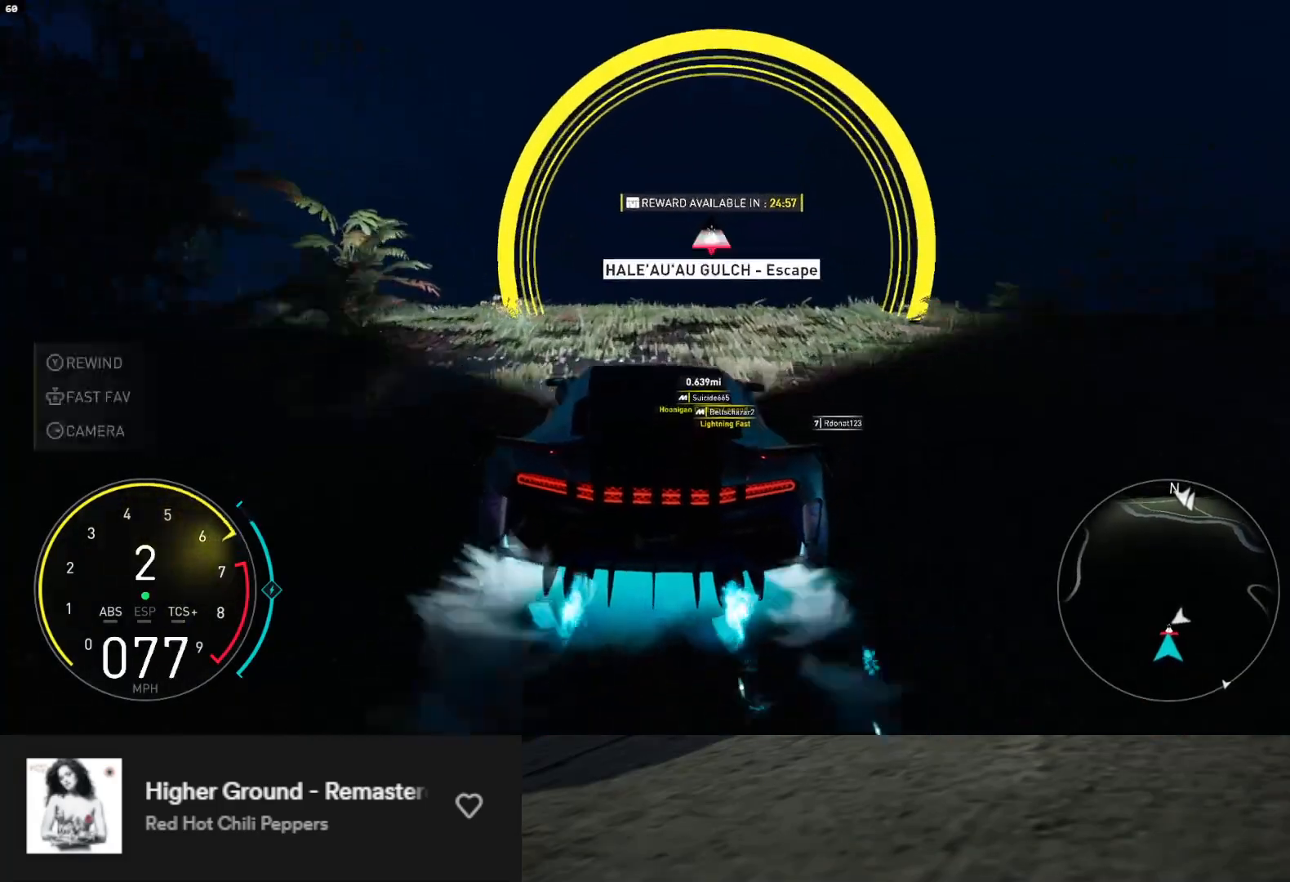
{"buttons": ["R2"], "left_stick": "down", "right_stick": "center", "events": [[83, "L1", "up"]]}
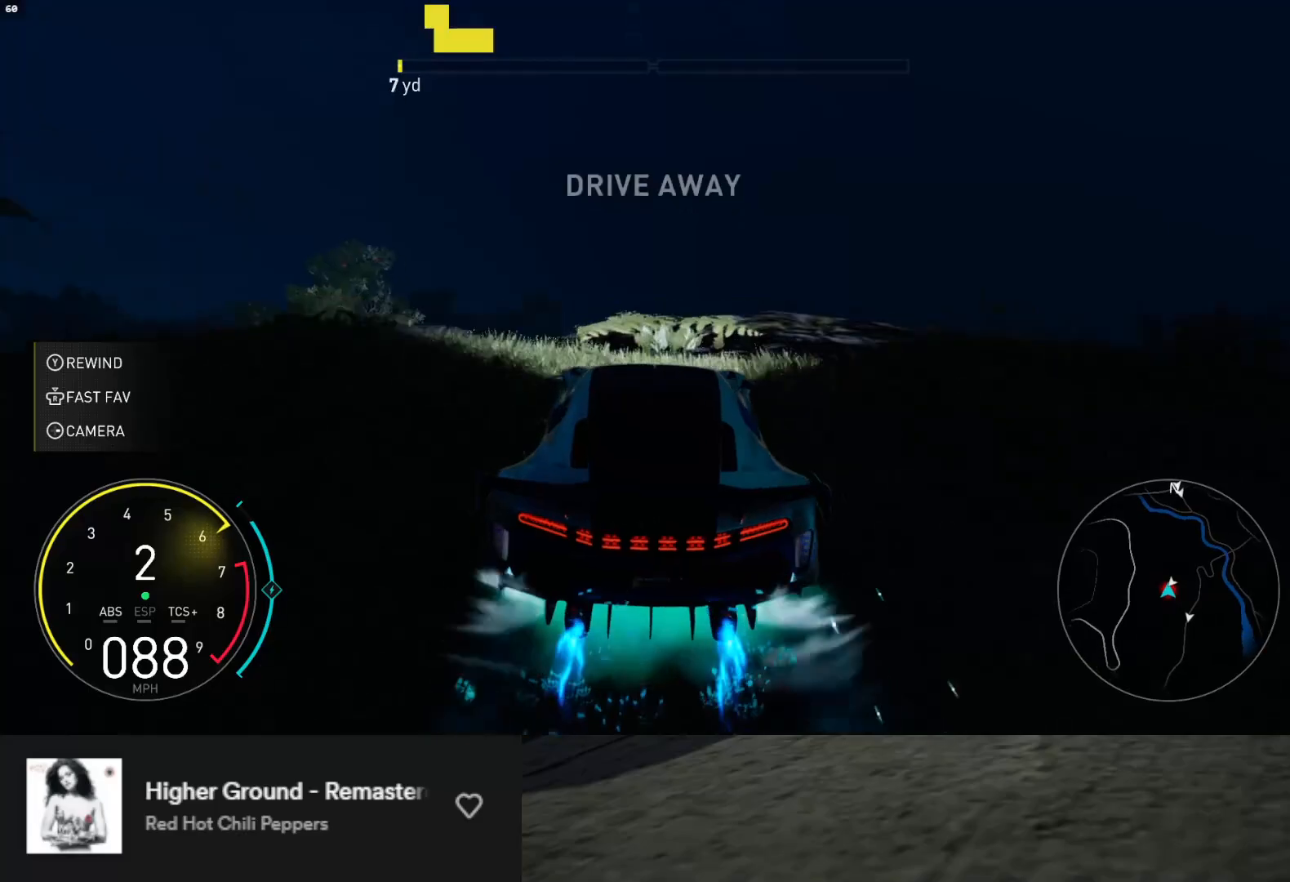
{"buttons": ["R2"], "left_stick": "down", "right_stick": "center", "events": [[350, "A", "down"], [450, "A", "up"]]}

..............................

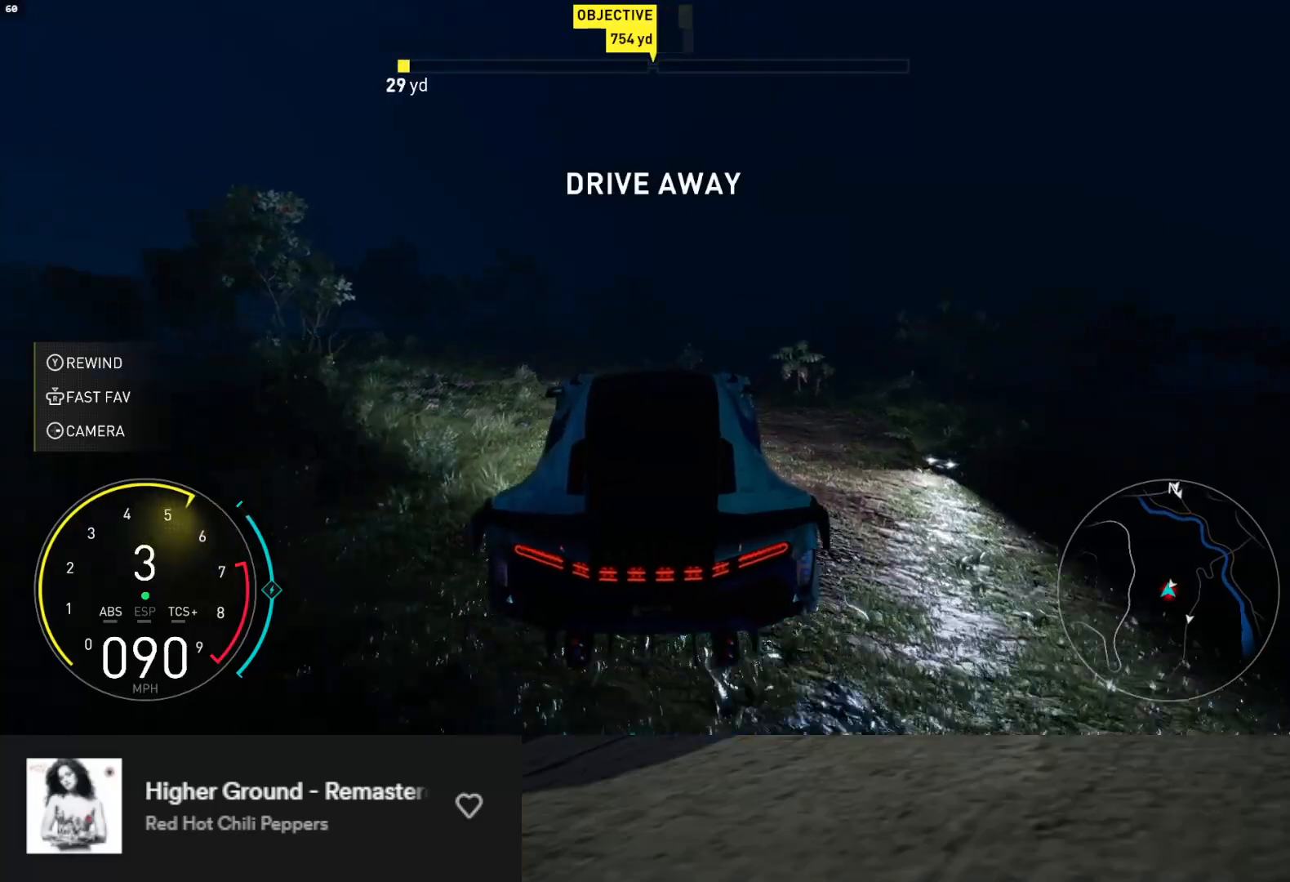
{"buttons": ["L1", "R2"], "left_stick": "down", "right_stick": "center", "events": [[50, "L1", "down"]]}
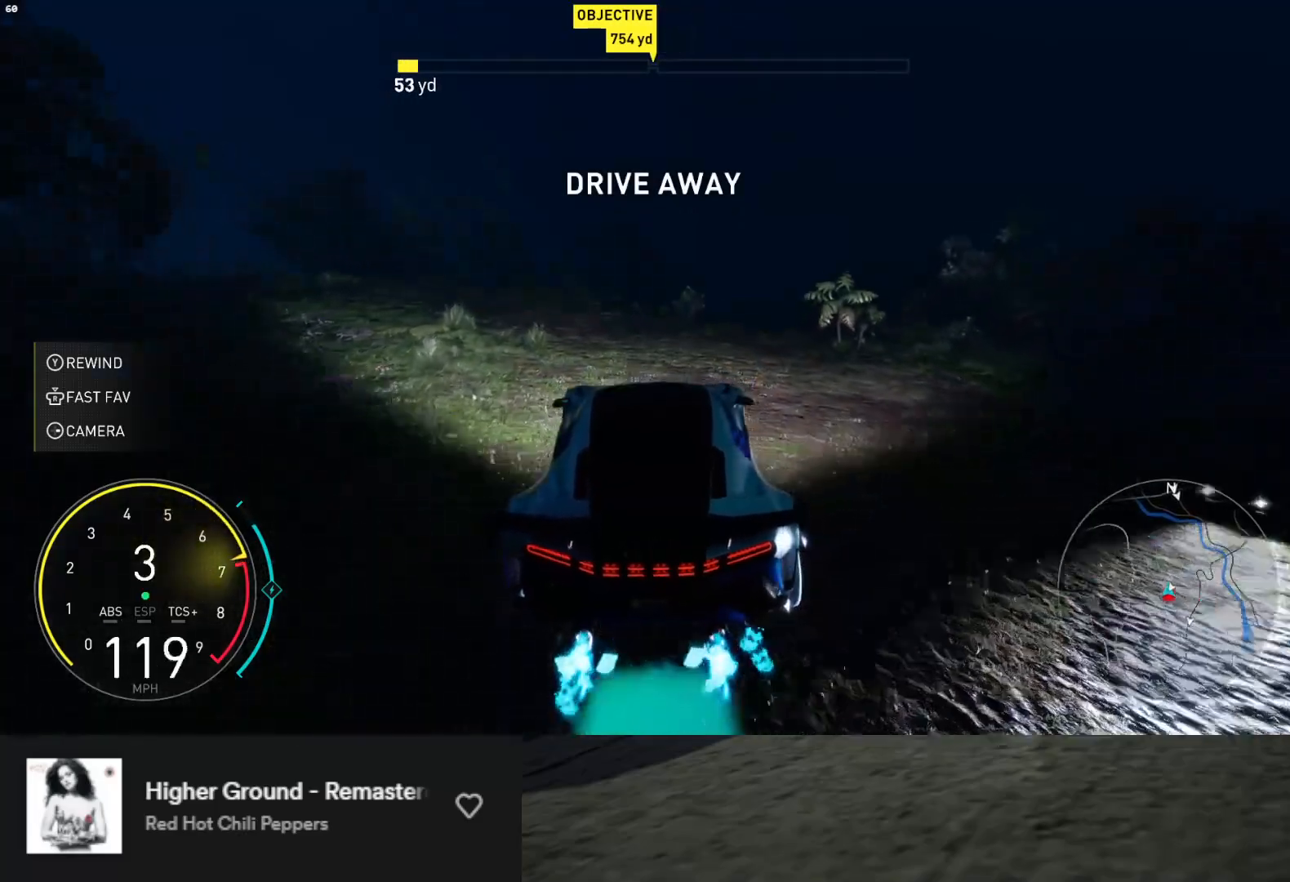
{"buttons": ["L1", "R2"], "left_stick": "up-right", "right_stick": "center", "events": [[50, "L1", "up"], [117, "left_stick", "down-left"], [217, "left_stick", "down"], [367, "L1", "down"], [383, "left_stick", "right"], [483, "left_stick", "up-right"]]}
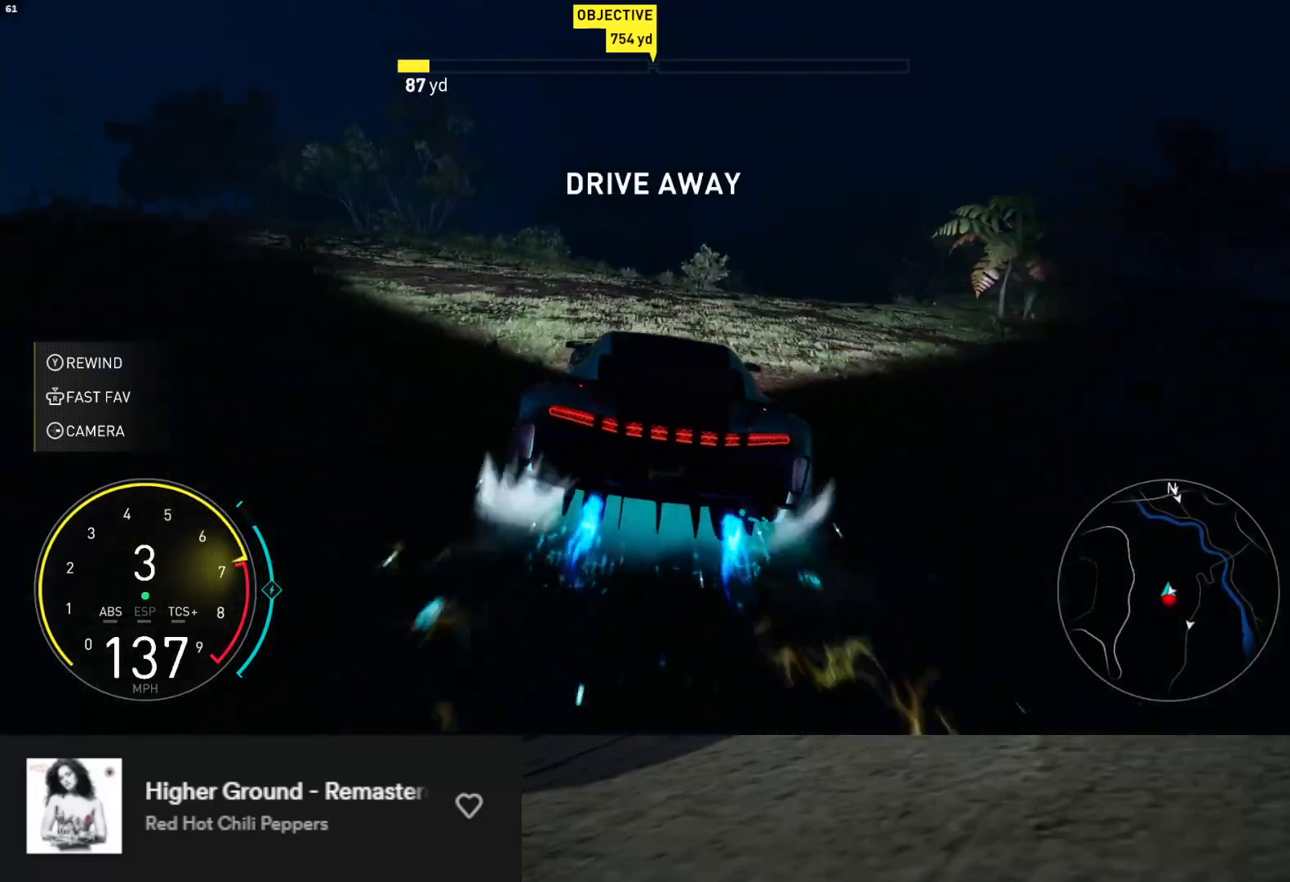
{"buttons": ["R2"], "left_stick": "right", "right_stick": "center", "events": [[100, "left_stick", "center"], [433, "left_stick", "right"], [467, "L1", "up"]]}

..............................

■ Exercise requirements ■
Check each line of the listing for "down". Show those that have it.

■ Result ■
{"buttons": ["R2"], "left_stick": "down", "right_stick": "center", "events": [[83, "L1", "up"]]}
{"buttons": ["R2"], "left_stick": "down", "right_stick": "center", "events": [[350, "A", "down"], [450, "A", "up"]]}
{"buttons": ["L1", "R2"], "left_stick": "down", "right_stick": "center", "events": [[50, "L1", "down"]]}
{"buttons": ["L1", "R2"], "left_stick": "up-right", "right_stick": "center", "events": [[50, "L1", "up"], [117, "left_stick", "down-left"], [217, "left_stick", "down"], [367, "L1", "down"], [383, "left_stick", "right"], [483, "left_stick", "up-right"]]}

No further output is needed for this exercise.